Having gone about as high up Hemingway Mountain as I could go, having realized that even at my best I could only ever hope to be an acolyte up there, resolving never again to commit the sin of being imitative, I stumbled back down into the valley and came upon a little shit-hill labeled "Saunders Mountain."
"Hmm," I thought. "It's so little. And it's a shit-hill."
Then again, that was my name on it.
This is a big moment for any artist (this moment of combined triumph and disappointment), when we have to decide whether to accept a work of art that we have to admit we weren't in control of as we made it and of which we are not entirely sure we approve. It is less, less than we wanted it to be, and yet it's more, too - it's small and a bit pathetic, judged against the work of the great masters, but there it is, all ours.
What we do at that point, I think, is go over, sheepishly but boldly, and stand on our shit-hill, and hope it will grow.

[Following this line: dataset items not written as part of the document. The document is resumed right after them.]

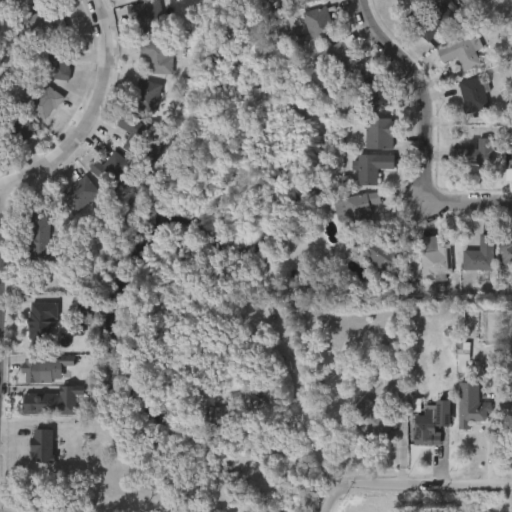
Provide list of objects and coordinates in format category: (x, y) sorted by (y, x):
building: (309, 0)
building: (492, 0)
building: (483, 1)
building: (129, 2)
building: (303, 5)
building: (150, 17)
building: (428, 20)
building: (141, 23)
building: (321, 24)
building: (50, 25)
road: (6, 30)
building: (36, 31)
building: (427, 32)
building: (305, 39)
building: (462, 52)
building: (157, 56)
building: (341, 58)
building: (452, 62)
building: (57, 64)
building: (146, 67)
building: (332, 69)
building: (48, 77)
building: (375, 93)
building: (473, 94)
building: (145, 96)
building: (40, 100)
building: (463, 105)
building: (137, 106)
building: (367, 111)
building: (36, 112)
road: (90, 116)
road: (425, 129)
building: (15, 130)
building: (381, 133)
building: (134, 134)
building: (13, 139)
building: (122, 143)
building: (369, 144)
building: (474, 154)
building: (508, 157)
building: (464, 164)
building: (374, 166)
building: (504, 166)
building: (115, 174)
building: (361, 177)
building: (98, 178)
building: (79, 193)
building: (72, 204)
building: (359, 210)
building: (346, 220)
building: (44, 237)
building: (31, 246)
building: (506, 249)
building: (482, 254)
building: (383, 255)
building: (437, 259)
building: (500, 264)
building: (472, 265)
building: (372, 267)
building: (424, 272)
road: (1, 273)
building: (63, 287)
building: (40, 323)
building: (32, 330)
building: (45, 367)
building: (35, 379)
building: (46, 404)
building: (472, 412)
building: (39, 415)
building: (216, 418)
building: (462, 421)
building: (373, 423)
building: (426, 428)
building: (364, 431)
building: (421, 433)
road: (401, 444)
building: (33, 456)
road: (326, 464)
road: (425, 492)
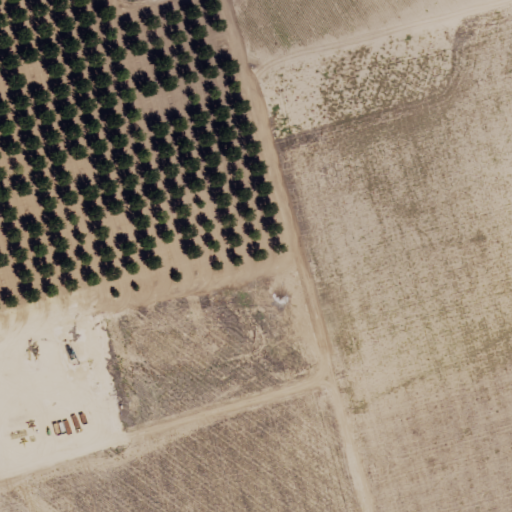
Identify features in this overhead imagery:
road: (268, 255)
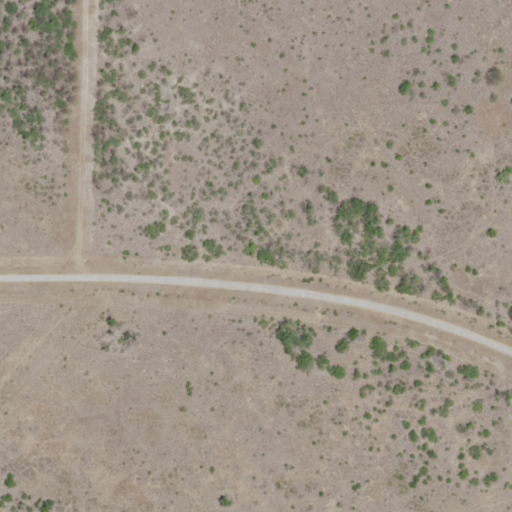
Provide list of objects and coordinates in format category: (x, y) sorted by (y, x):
road: (262, 284)
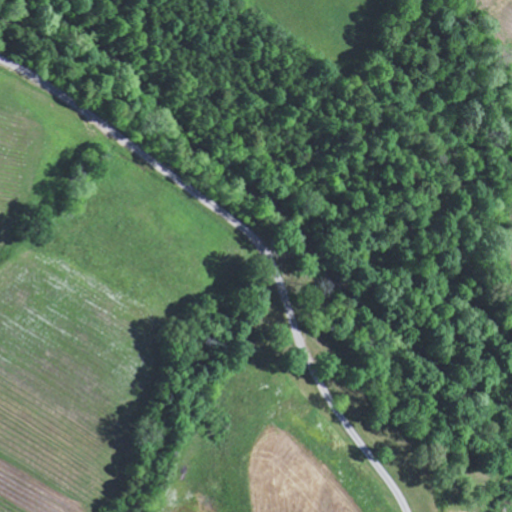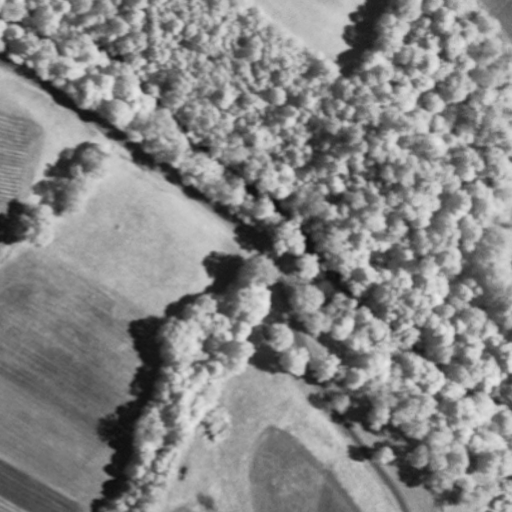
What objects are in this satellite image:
road: (256, 240)
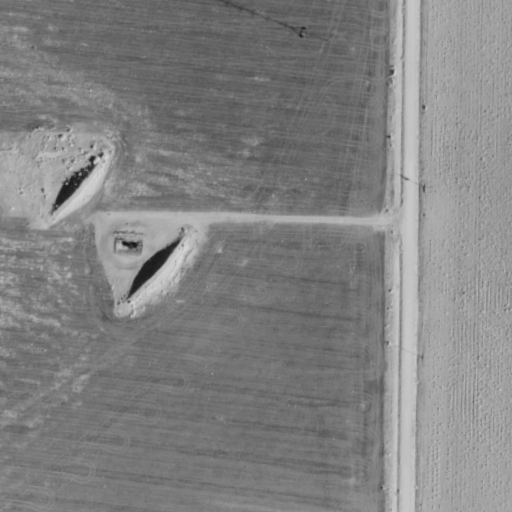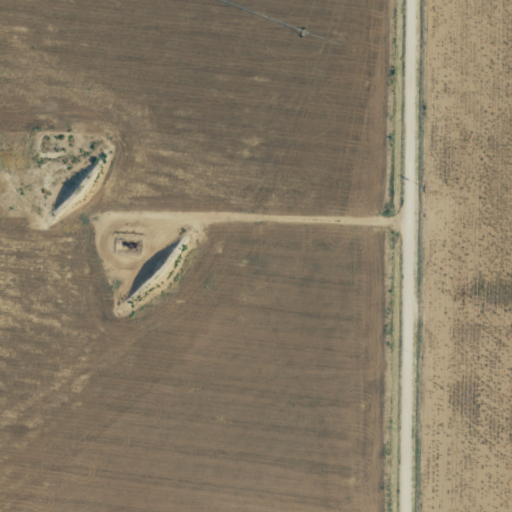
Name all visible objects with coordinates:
road: (407, 256)
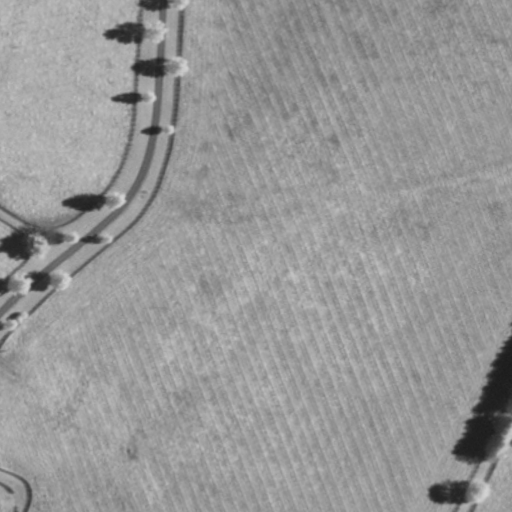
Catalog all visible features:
road: (138, 185)
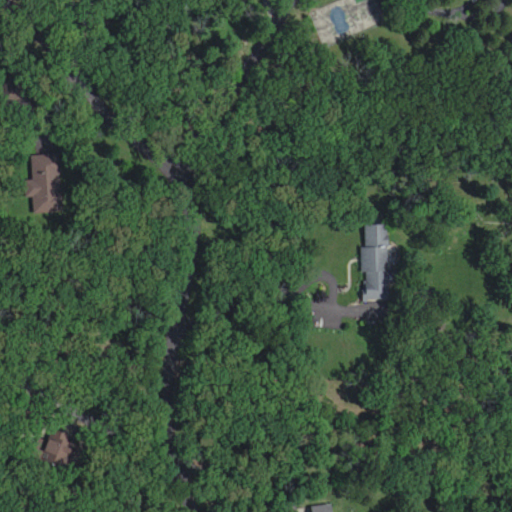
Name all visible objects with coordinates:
road: (72, 27)
road: (227, 85)
road: (193, 225)
building: (375, 263)
road: (283, 278)
road: (97, 408)
building: (326, 509)
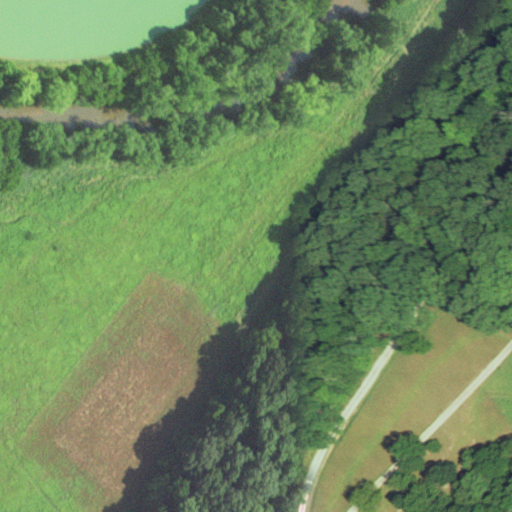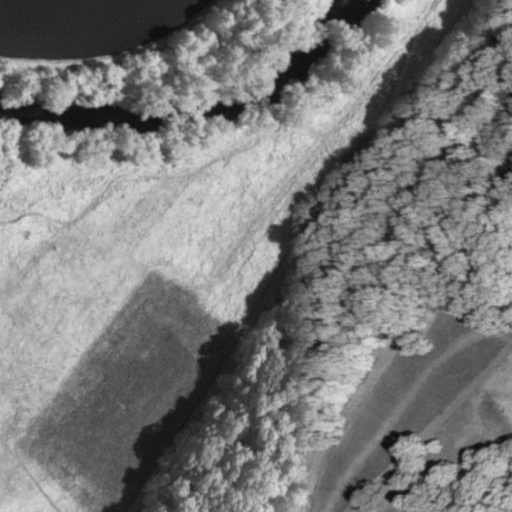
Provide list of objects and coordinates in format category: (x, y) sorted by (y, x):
river: (193, 105)
road: (381, 357)
road: (432, 427)
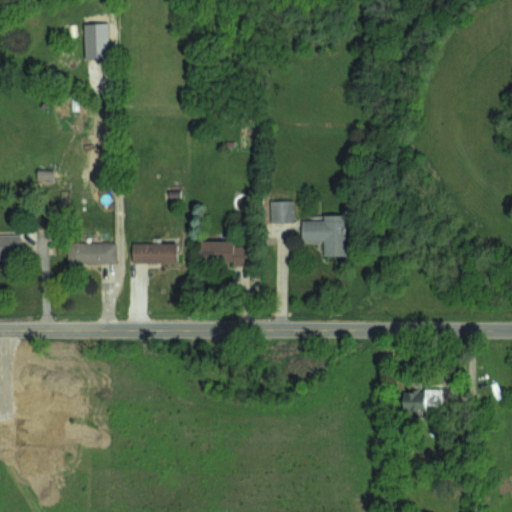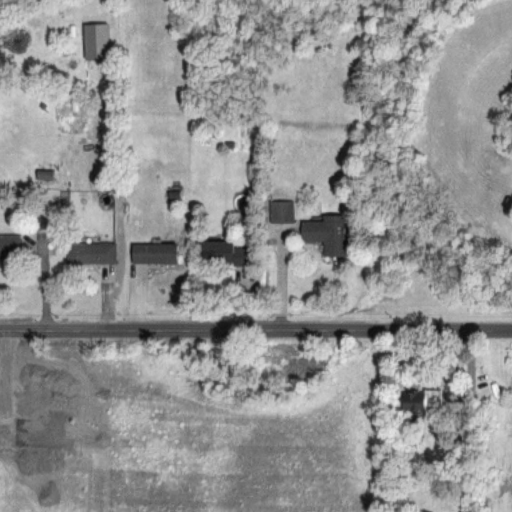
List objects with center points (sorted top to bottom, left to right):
building: (96, 39)
building: (281, 210)
building: (326, 232)
building: (327, 232)
building: (10, 244)
building: (226, 249)
building: (91, 251)
building: (154, 251)
building: (225, 251)
road: (256, 328)
building: (419, 398)
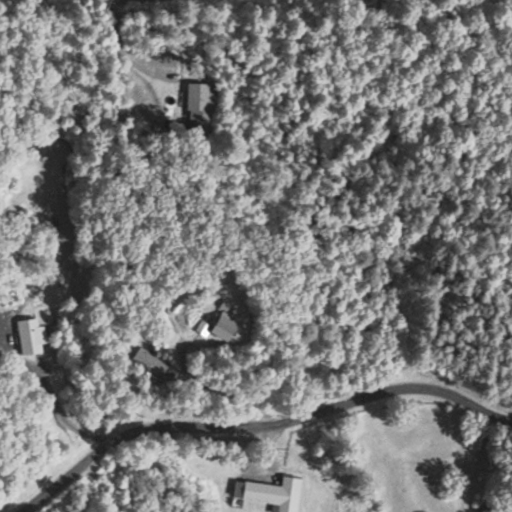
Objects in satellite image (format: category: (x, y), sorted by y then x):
building: (224, 328)
building: (30, 338)
road: (257, 422)
building: (273, 494)
building: (490, 504)
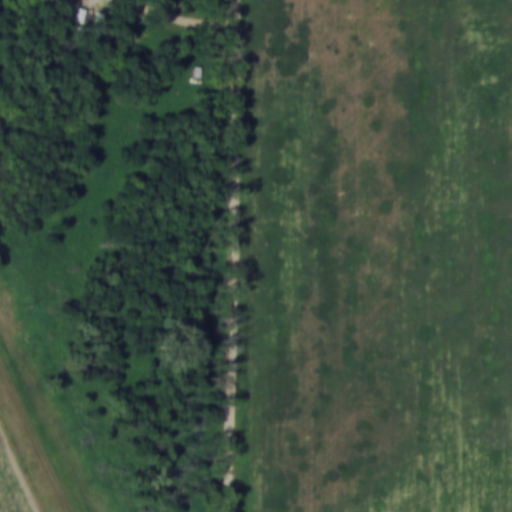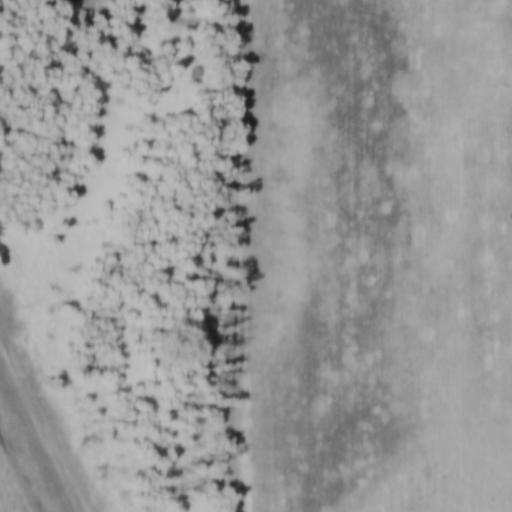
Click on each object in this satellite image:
road: (236, 256)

And - to belabor this already questionable metaphor - what will make that shit-hill grow is our commitment to it, the extent to which we say, "Well, yes, this is a shit-hill, but it's my shit hill, so let me assume that if I continue to work in this mode that is mine, this hill will eventually stop being made of shit, and will grow, and from it, I will eventually be able to see (and encompass in my work) the whole of the world."
- George Saunders, from his essay "The Heart of the Story" in A Swim in a Pond in the Rain.